Déclarations de Jacques Cheminade

Ce que révèle le drame de Carcassonne

mercredi 2 juillet 2008, par Jacques Cheminade

Par Jacques Cheminade

Le drame hors du commun qui s’est produit à Carcassonne révèle ce « relâchement inacceptable » constaté par le président de la République. Cependant, il est tout à fait injuste d’en accuser l’armée alors que l’irresponsabilité s’étend jusqu’au sommet de l’Etat.

Alors que les parents demandent aux enfants de ne pas pointer une arme, même en matière plastique, sur un être humain, que des soldats aient pu tirer à blanc en direction de la foule et derrière un écran de fumée est proprement scandaleux. S’ils ne l’avaient pas fait, le fait que le soldat incriminé ait choisi des balles réelles, et violé les règles de sécurité en ce domaine n’aurait pas eu les mêmes conséquences.

Aussi, à partir de ce terrible accident, c’est toute la question de la responsabilité d’êtres humains exerçant des missions publiques qui se trouve posée. Cette responsabilité commence par le respect de ceux qui doivent l’exercer. C’est le respect dont ils doivent être l’objet qui induit chez eux le respect des autres. Or ce respect du service public, y compris militaire, n’existe pratiquement plus. En effet, Nicolas Sarkozy et ses prédécesseurs ont pratiqué une politique d’adaptation au modèle anglo-saxon qui promeut la supériorité du secteur privé sur le public. Nicolas Sarkozy lui-même est allé jusqu’à traiter les instituteurs de la République comme de simples agents de la transmission du savoir, dépourvus du sens de leur mission.

Aujourd’hui, sa manière de s’en prendre aux militaires, comme s’ils étaient seuls responsables d’une dérive bien plus générale, est un comportement de supérieur s’adressant à ses agents, et non d’un inspirateur appelant au respect d’une mission.

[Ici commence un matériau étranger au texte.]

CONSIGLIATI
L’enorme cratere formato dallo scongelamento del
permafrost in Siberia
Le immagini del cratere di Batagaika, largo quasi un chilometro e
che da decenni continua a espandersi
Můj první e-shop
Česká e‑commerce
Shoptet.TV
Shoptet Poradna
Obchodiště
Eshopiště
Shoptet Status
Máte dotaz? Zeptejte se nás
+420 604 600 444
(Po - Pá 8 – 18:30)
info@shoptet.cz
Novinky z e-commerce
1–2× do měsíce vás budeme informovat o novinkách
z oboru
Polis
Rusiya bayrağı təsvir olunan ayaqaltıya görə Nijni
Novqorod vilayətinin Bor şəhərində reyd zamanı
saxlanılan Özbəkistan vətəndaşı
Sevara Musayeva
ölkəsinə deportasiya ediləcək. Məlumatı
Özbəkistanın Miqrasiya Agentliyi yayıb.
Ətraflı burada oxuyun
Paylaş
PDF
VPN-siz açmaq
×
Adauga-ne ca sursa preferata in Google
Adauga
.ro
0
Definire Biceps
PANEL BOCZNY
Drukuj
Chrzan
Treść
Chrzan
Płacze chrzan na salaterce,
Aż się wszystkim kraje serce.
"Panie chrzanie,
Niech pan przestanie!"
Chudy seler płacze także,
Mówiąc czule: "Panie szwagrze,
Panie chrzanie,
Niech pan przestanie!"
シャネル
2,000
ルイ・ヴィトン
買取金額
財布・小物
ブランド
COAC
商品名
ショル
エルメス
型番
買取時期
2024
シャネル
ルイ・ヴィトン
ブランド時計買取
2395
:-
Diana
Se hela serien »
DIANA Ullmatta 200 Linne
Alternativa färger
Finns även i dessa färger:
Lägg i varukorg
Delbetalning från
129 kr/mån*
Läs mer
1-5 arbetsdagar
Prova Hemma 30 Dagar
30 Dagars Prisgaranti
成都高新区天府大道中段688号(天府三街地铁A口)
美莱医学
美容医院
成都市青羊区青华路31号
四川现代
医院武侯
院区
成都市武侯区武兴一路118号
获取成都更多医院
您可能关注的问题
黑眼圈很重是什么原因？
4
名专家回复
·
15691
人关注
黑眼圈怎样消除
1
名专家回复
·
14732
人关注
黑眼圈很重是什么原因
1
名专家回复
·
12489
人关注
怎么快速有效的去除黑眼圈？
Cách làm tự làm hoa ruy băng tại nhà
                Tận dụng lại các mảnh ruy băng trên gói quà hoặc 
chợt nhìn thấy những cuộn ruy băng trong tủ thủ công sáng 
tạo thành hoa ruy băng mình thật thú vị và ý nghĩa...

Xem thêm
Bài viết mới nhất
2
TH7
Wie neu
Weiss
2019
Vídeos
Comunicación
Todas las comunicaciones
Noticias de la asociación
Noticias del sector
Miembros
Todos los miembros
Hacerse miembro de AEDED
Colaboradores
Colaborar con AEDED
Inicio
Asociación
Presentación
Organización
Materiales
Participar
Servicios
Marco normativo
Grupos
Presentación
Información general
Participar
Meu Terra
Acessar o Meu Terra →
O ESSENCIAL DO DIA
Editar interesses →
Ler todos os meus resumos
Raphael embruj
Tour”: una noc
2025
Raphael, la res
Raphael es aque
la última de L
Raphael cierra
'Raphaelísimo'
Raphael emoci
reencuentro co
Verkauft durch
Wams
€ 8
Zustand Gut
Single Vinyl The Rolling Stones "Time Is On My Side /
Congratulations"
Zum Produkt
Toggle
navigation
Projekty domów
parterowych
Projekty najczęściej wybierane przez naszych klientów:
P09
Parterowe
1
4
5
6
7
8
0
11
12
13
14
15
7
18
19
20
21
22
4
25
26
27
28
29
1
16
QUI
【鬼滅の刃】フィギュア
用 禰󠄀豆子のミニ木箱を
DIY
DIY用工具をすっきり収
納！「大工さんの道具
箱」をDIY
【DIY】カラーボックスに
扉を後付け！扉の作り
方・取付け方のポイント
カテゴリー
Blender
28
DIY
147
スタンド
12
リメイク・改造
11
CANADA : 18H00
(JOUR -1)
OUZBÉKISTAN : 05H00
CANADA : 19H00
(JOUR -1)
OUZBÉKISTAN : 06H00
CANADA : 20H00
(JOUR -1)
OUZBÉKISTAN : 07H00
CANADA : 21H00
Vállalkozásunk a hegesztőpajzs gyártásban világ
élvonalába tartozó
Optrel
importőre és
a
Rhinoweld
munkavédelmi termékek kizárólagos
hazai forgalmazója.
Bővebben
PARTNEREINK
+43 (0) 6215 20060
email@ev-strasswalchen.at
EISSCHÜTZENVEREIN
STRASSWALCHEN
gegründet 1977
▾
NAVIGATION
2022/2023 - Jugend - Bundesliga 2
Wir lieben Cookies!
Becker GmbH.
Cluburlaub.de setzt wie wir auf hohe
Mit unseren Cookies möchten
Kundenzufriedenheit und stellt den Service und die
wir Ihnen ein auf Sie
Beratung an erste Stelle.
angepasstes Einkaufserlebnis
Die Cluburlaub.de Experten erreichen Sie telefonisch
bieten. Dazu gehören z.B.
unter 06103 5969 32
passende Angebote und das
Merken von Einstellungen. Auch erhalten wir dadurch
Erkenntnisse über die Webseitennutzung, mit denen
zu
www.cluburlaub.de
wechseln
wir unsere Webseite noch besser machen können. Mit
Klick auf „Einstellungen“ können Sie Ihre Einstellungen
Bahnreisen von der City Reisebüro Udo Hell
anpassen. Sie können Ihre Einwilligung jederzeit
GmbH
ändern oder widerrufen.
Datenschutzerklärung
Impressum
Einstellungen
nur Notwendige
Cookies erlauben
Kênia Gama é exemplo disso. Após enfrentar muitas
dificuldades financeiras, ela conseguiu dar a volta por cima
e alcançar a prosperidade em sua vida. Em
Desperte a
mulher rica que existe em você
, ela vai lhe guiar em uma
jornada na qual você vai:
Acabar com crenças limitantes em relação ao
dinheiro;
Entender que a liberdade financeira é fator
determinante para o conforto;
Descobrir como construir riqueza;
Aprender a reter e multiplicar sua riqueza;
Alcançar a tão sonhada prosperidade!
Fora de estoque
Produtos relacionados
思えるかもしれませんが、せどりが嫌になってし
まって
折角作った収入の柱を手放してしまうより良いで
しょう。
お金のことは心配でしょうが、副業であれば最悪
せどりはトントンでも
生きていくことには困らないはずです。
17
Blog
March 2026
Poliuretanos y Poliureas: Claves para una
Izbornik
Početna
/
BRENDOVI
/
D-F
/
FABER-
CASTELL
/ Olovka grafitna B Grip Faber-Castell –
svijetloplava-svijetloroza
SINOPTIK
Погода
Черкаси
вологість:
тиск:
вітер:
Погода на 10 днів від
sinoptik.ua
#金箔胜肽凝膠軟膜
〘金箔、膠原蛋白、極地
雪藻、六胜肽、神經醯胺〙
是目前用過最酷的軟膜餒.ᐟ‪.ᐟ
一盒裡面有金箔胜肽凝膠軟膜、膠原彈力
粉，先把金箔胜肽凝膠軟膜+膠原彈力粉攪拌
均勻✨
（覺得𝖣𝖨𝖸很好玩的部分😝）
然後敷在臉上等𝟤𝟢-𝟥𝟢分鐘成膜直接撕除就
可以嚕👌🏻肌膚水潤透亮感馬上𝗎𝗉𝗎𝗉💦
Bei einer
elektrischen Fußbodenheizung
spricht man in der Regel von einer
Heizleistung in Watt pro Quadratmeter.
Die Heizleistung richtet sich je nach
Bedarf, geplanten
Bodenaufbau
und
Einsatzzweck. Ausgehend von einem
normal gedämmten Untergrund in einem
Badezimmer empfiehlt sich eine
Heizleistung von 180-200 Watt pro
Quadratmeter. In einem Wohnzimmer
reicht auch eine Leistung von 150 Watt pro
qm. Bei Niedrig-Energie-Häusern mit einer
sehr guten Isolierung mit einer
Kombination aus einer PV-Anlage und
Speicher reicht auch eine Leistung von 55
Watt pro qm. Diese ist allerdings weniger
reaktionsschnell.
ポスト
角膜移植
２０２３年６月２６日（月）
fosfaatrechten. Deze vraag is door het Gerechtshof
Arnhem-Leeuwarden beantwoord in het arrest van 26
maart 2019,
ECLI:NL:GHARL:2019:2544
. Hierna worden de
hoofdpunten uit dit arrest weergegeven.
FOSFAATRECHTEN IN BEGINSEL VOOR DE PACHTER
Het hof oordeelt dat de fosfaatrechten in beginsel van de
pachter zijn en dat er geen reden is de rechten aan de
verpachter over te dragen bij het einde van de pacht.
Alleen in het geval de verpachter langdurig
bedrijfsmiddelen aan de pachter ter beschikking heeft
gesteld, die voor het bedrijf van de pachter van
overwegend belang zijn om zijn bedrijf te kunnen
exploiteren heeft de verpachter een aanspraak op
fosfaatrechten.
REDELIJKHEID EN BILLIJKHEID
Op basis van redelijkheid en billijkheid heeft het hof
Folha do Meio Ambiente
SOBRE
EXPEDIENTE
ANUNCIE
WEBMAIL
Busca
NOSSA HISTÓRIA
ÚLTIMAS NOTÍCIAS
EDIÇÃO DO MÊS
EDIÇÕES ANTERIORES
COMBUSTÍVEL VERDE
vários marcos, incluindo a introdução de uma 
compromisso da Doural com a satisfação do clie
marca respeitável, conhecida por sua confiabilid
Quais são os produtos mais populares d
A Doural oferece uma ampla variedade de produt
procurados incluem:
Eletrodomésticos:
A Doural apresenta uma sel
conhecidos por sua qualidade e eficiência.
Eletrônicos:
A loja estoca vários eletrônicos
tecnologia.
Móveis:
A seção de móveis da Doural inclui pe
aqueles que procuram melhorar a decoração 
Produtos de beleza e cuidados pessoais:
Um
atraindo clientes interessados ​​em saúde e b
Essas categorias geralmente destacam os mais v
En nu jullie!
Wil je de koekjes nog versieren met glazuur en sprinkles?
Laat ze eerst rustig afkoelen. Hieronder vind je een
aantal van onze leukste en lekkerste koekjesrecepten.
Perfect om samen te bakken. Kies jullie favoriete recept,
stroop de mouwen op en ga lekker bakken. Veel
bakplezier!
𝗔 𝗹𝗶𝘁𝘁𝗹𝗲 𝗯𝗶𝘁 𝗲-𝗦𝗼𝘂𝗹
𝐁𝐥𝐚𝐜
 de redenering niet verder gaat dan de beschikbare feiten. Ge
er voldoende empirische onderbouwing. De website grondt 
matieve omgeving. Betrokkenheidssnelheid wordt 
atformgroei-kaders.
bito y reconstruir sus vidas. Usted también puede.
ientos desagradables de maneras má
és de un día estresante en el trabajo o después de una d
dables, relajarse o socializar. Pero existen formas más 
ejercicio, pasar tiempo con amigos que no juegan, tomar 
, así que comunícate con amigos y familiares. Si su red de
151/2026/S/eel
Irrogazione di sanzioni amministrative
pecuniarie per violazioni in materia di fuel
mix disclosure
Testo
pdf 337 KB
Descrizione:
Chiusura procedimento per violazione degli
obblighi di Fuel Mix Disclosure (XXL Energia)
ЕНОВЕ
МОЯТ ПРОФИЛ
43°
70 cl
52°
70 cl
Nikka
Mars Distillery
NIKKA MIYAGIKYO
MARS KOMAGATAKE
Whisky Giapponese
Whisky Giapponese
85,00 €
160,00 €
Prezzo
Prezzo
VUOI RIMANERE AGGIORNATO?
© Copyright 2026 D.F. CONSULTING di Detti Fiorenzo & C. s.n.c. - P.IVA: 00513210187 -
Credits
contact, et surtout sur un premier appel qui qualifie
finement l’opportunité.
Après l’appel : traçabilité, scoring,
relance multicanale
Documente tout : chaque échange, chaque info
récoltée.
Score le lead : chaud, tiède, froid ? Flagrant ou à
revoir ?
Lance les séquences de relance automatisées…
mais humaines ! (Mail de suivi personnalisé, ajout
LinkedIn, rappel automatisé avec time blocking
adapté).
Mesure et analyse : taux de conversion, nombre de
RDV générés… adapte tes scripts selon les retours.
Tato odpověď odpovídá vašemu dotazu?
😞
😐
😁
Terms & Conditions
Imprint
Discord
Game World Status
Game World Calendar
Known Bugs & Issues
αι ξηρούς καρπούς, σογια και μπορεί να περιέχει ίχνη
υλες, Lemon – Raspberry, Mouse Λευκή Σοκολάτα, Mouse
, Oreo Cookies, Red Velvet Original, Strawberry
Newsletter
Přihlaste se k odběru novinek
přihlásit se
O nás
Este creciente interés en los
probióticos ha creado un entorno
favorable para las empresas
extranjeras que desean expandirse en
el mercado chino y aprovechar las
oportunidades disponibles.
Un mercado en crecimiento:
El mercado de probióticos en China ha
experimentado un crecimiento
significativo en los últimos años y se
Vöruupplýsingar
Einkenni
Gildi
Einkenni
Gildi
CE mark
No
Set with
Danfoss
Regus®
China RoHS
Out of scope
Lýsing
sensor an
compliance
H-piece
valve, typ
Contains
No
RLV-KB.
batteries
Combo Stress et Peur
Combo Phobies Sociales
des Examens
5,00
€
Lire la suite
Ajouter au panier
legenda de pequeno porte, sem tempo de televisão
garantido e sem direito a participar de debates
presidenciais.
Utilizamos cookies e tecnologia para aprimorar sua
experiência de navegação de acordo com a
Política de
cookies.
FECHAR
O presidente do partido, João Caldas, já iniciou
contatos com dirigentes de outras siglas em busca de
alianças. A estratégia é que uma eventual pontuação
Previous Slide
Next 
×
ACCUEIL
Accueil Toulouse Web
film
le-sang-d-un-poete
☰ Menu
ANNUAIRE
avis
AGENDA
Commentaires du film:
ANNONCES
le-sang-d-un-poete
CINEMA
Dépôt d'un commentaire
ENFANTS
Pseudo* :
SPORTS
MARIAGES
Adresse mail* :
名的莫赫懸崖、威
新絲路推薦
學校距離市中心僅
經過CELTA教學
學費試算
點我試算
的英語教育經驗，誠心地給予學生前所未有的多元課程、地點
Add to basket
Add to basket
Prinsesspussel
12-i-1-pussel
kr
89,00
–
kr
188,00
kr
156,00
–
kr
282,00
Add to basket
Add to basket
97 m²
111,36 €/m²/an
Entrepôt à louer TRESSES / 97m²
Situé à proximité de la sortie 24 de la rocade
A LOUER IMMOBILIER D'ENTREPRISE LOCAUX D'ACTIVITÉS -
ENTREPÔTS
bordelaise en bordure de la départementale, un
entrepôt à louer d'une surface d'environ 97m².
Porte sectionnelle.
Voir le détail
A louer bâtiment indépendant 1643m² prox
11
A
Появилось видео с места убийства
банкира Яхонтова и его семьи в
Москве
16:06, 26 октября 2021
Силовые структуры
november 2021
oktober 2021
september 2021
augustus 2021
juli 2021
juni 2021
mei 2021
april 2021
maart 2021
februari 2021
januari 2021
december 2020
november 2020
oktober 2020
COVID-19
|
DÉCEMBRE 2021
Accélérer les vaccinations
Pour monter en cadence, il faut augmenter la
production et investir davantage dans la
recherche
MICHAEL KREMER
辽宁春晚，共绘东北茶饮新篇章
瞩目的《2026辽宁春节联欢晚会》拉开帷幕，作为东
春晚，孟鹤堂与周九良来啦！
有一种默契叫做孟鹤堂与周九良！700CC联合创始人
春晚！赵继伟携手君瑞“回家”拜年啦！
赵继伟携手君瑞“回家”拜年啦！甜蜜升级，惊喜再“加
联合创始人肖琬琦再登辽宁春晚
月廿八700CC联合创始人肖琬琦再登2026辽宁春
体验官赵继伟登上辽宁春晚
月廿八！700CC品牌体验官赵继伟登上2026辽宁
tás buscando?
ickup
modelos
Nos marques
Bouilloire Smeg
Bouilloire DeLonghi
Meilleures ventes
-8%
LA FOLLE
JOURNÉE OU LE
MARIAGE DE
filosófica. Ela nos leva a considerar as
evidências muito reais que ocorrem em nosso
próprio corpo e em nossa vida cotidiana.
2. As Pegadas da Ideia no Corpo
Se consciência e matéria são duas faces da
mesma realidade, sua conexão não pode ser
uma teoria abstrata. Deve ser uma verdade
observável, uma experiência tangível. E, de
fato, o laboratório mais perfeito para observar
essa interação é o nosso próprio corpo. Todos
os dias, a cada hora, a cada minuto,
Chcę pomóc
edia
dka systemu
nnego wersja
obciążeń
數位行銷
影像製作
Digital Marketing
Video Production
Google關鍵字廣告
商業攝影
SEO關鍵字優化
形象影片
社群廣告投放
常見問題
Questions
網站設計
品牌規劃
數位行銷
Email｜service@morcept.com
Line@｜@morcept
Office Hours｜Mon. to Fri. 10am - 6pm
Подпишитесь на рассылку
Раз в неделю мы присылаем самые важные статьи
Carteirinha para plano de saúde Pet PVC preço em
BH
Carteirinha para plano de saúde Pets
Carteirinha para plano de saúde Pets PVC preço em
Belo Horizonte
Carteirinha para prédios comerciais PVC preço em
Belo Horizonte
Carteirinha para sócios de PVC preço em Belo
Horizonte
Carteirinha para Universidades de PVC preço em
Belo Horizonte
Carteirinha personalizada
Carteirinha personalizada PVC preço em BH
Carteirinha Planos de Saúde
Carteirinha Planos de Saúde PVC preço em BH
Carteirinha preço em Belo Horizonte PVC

Nous devons le regretter surtout à un moment où le président de la république n’a pas su communiquer un sens de mission concernant l’Europe elle-même, conçue comme une addition d’initiatives exercées là aussi par des agents. C’est de cette instrumentalisation de l’être humain, de plus en plus évalué comme une marchandise, dont il faut sortir pour redonner un horizon à la société. Le drame de Carcassonne nous rappelle ainsi qu’on ne sait plus mesurer les conséquences des actes publiques, de haut en bas de la hiérarchie. La France et l’Europe manquent d’inspirateurs, elles sont liées par les systèmes de Maastricht, d’Amsterdam et de Lisbonne comme les soldats de Carcassonne étaient liés par le règlement militaire. Il y a une urgence à redonner une âme à la chose publique, de redevenir réellement républicain.